═════ ENTRIES PROVIDED

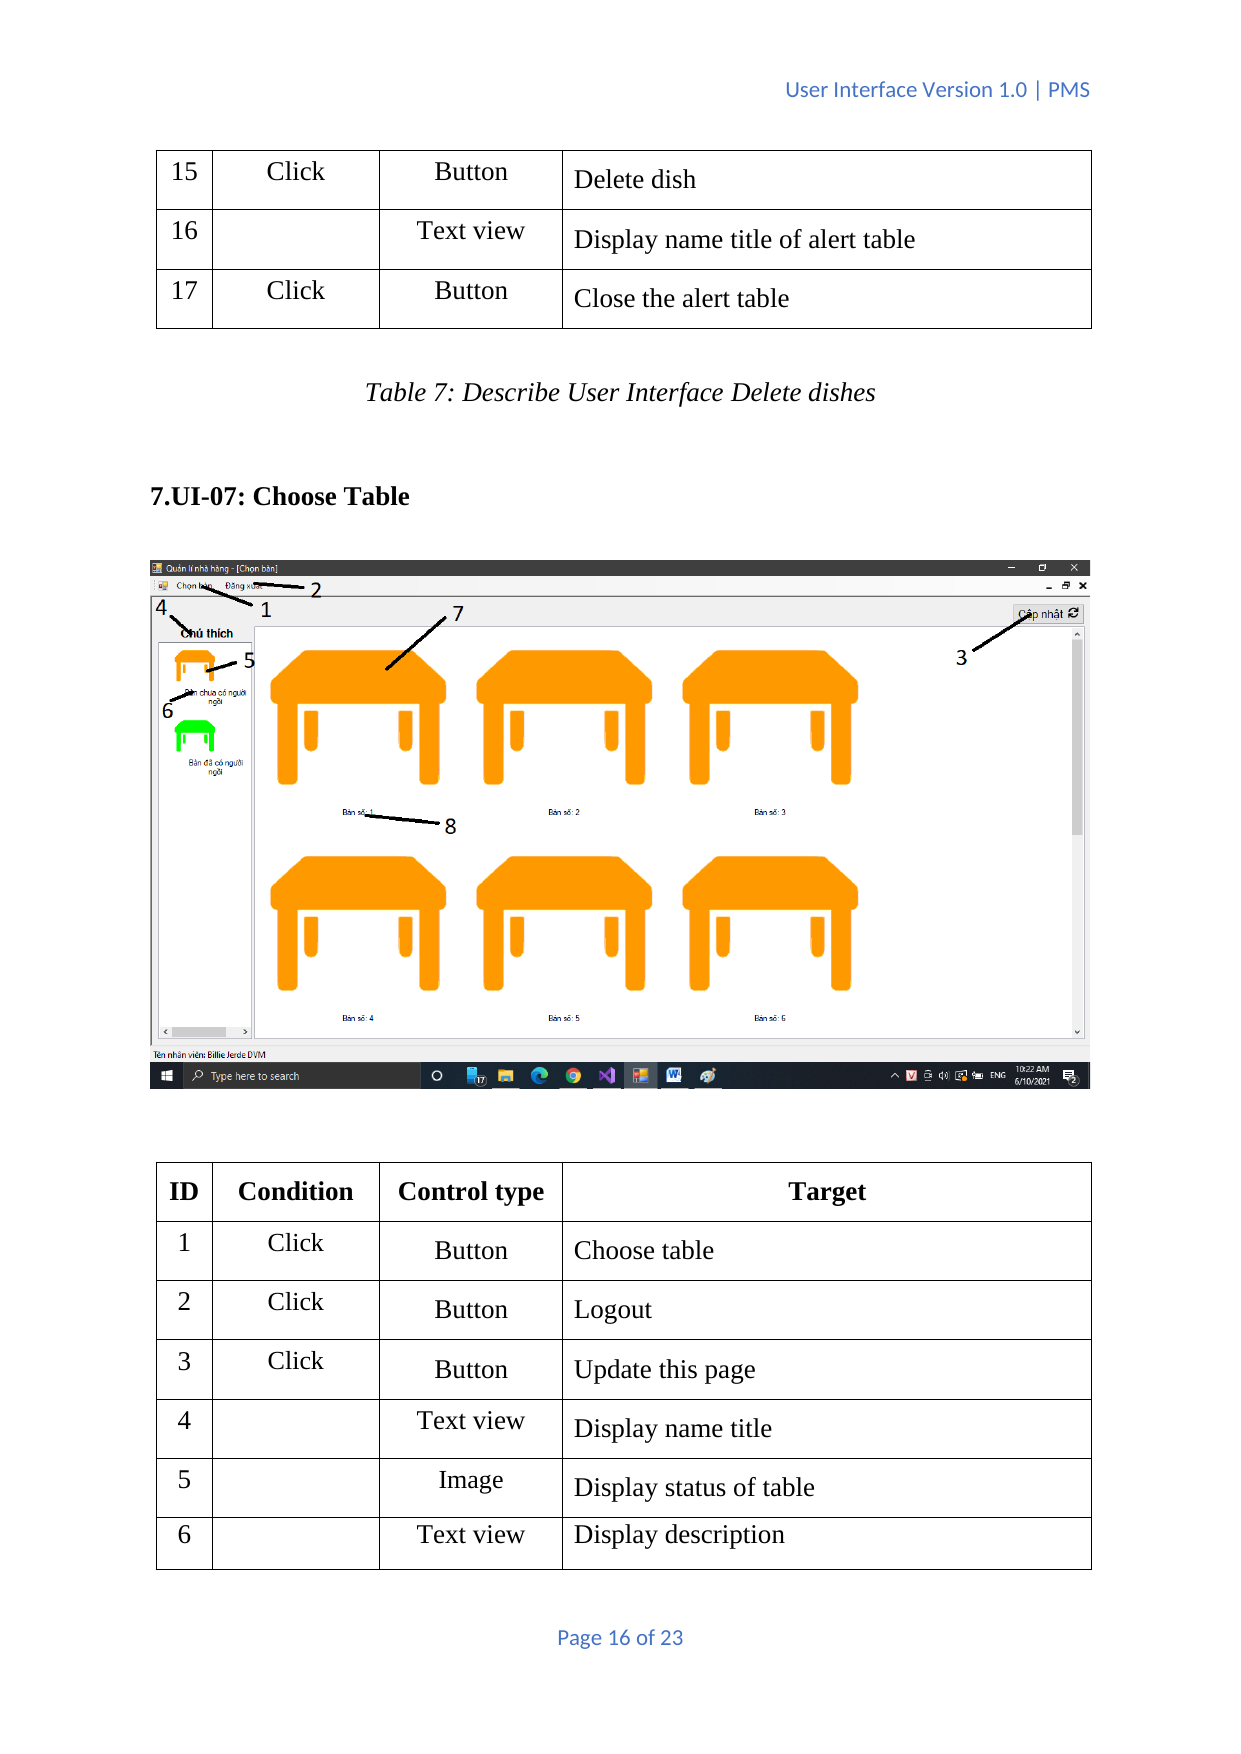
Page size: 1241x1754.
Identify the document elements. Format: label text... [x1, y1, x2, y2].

table_cell 4 [157, 1400, 212, 1458]
table_cell Click [213, 270, 379, 328]
table_cell Text view [380, 1400, 562, 1458]
table_cell Text view [380, 210, 562, 268]
picture [150, 560, 1091, 1089]
text Table 7: Describe User Interface Delete dishes [150, 376, 1090, 407]
table_cell 16 [157, 210, 212, 268]
table_cell Click [213, 1281, 379, 1339]
table_cell 5 [157, 1459, 212, 1517]
table_cell Logout [563, 1281, 1091, 1339]
table_cell Display name title of alert table [563, 210, 1091, 268]
table_cell Button [380, 1340, 562, 1399]
table_cell Close the alert table [563, 270, 1091, 328]
table_cell Click [213, 1222, 379, 1280]
table_header ID [157, 1163, 212, 1221]
table_cell Display name title [563, 1400, 1091, 1458]
table_header Condition [213, 1163, 379, 1221]
table_cell Click [213, 151, 379, 209]
table_cell 15 [157, 151, 212, 209]
table_cell 2 [157, 1281, 212, 1339]
table_cell Choose table [563, 1222, 1091, 1280]
table_header Target [563, 1163, 1091, 1221]
table_cell 6 [157, 1518, 212, 1568]
table_cell [213, 210, 379, 268]
table_cell Button [380, 1281, 562, 1339]
table_cell Image [380, 1459, 562, 1517]
table_cell Text view [380, 1518, 562, 1568]
table_cell Click [213, 1340, 379, 1399]
table_cell Delete dish [563, 151, 1091, 209]
table_cell Button [380, 270, 562, 328]
table_cell [213, 1518, 379, 1568]
table_cell Button [380, 1222, 562, 1280]
table_cell 1 [157, 1222, 212, 1280]
table_cell Display status of table [563, 1459, 1091, 1517]
table_cell [213, 1459, 379, 1517]
subtitle UI-07: Choose Table [150, 480, 1090, 511]
table_cell Display description [563, 1518, 1091, 1568]
table_header Control type [380, 1163, 562, 1221]
table_cell Update this page [563, 1340, 1091, 1399]
table_cell [213, 1400, 379, 1458]
table_cell Button [380, 151, 562, 209]
table_cell 3 [157, 1340, 212, 1399]
table_cell 17 [157, 270, 212, 328]
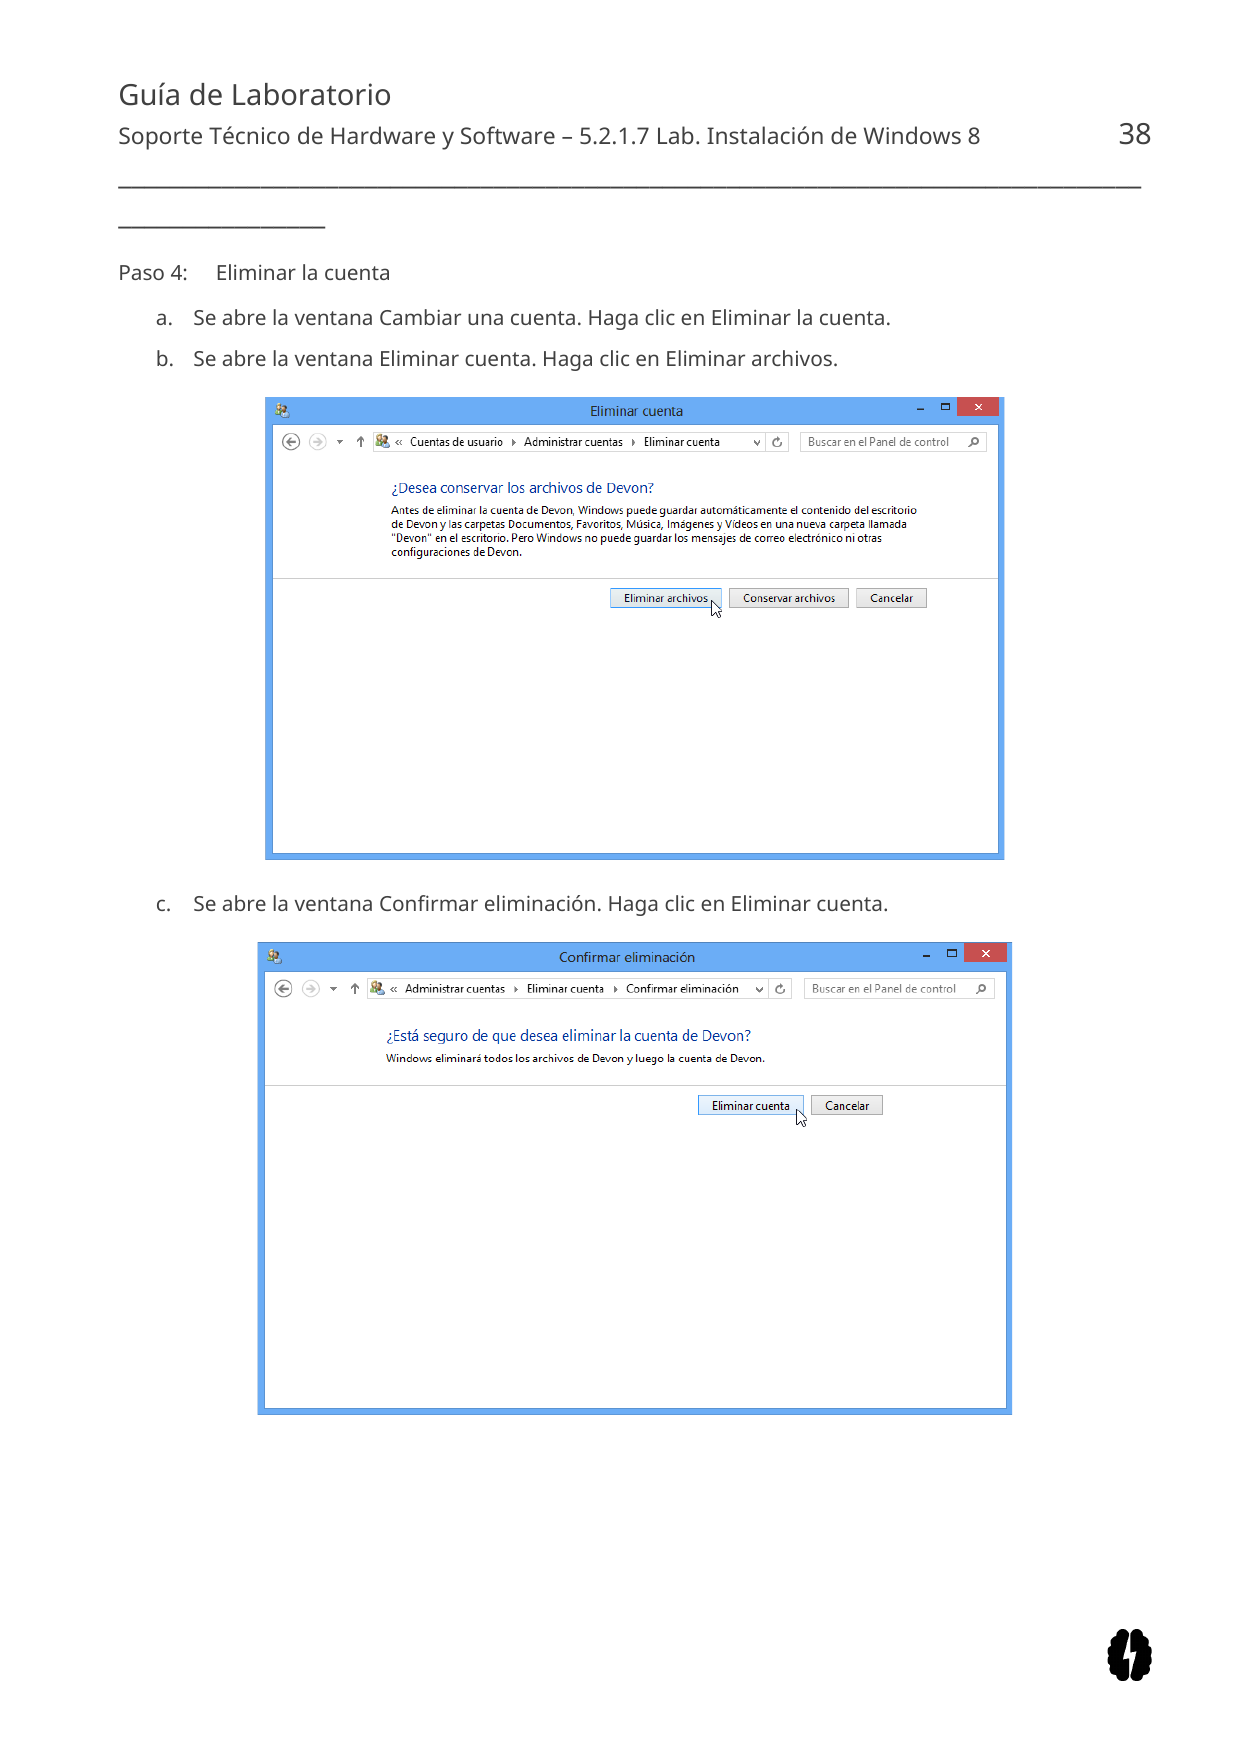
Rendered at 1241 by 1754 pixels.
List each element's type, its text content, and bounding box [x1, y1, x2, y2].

picture [257, 942, 1013, 1415]
list Se abre la ventana Confirmar eliminación. Haga clic en Eliminar cuenta. [156, 889, 1152, 917]
list Eliminar la cuenta [118, 258, 1152, 286]
list Se abre la ventana Eliminar cuenta. Haga clic en Eliminar archivos. [156, 344, 1152, 372]
list Se abre la ventana Cambiar una cuenta. Haga clic en Eliminar la cuenta. [156, 303, 1152, 331]
picture [265, 397, 1005, 860]
picture [1107, 1629, 1152, 1681]
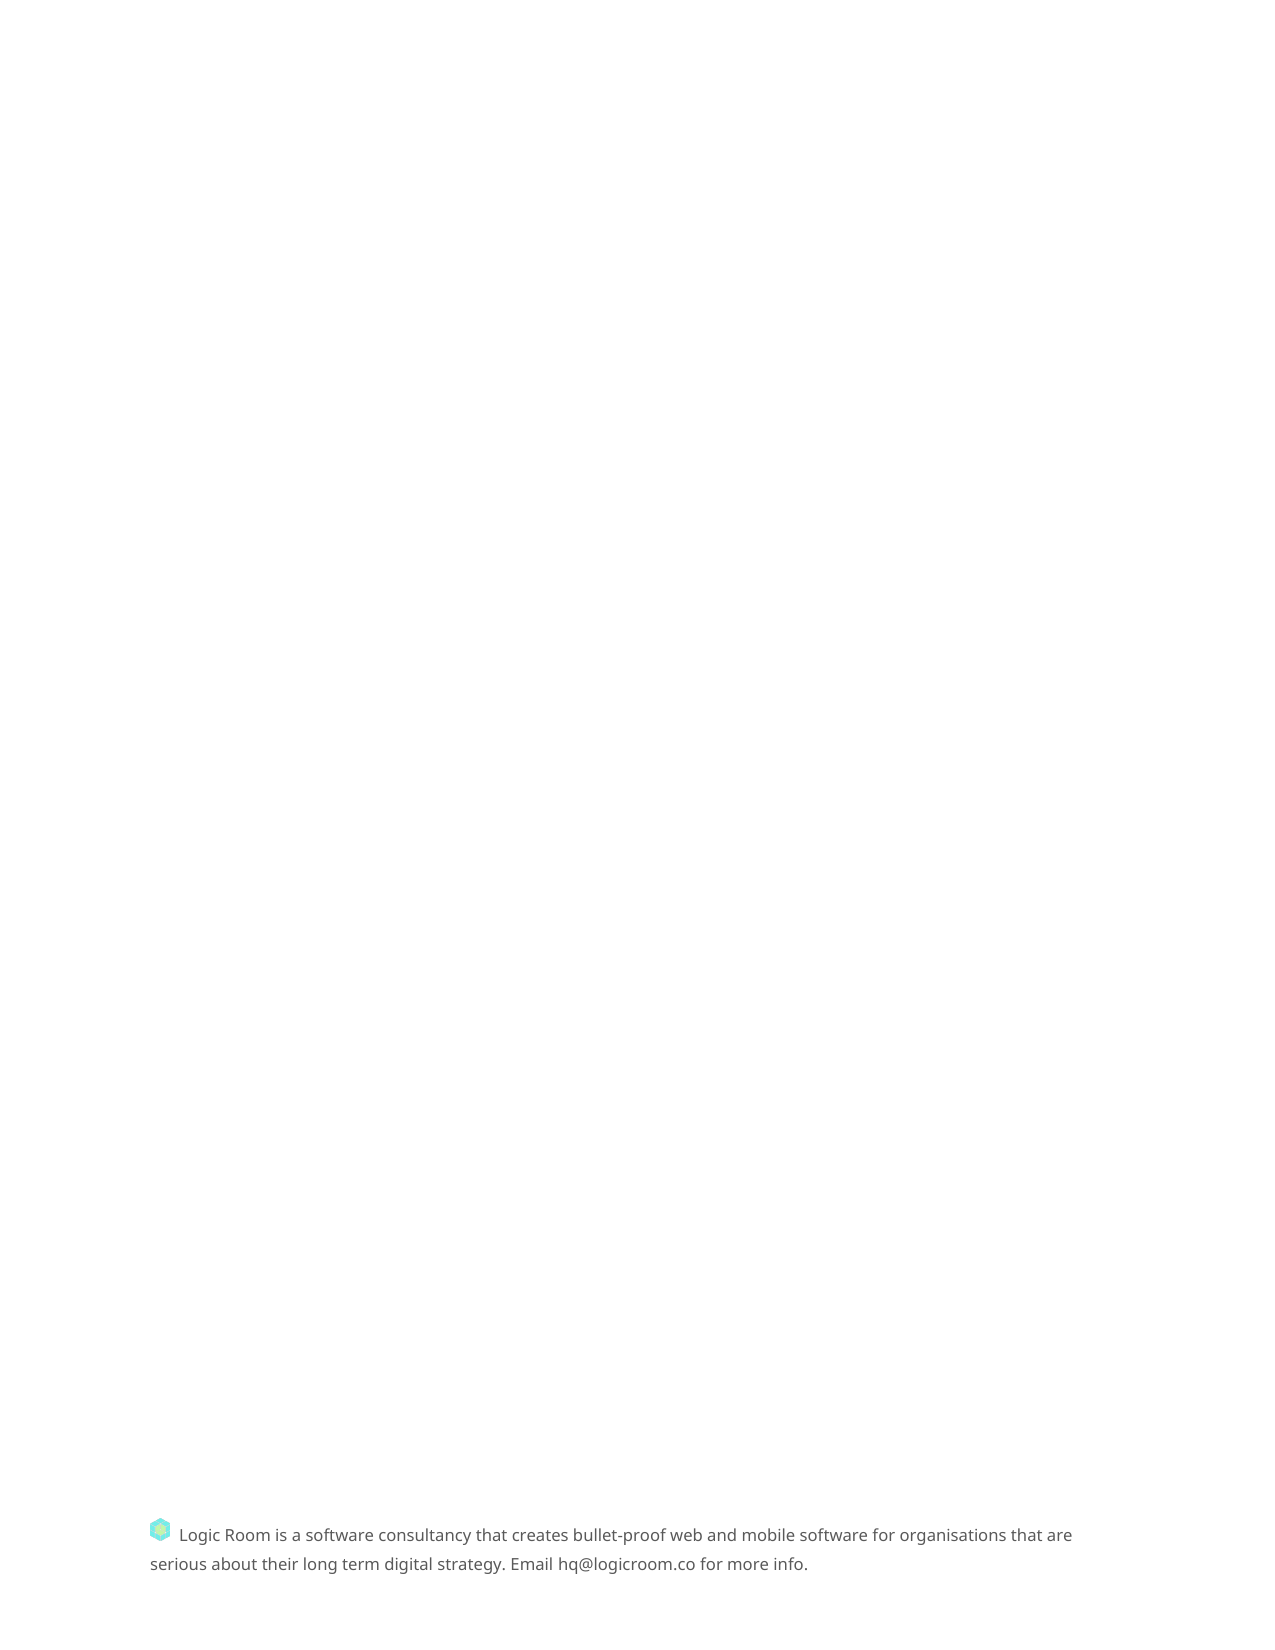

══════════

**DIRECTIONS FOR THIS TASK:**
Look through the entries, and return every line that the word "Button" appears in.

**EXERCISE RESPONSE:**
table_cell Button [380, 1340, 562, 1399]
table_cell Button [380, 1281, 562, 1339]
table_cell Button [380, 270, 562, 328]
table_cell Button [380, 1222, 562, 1280]
table_cell Button [380, 151, 562, 209]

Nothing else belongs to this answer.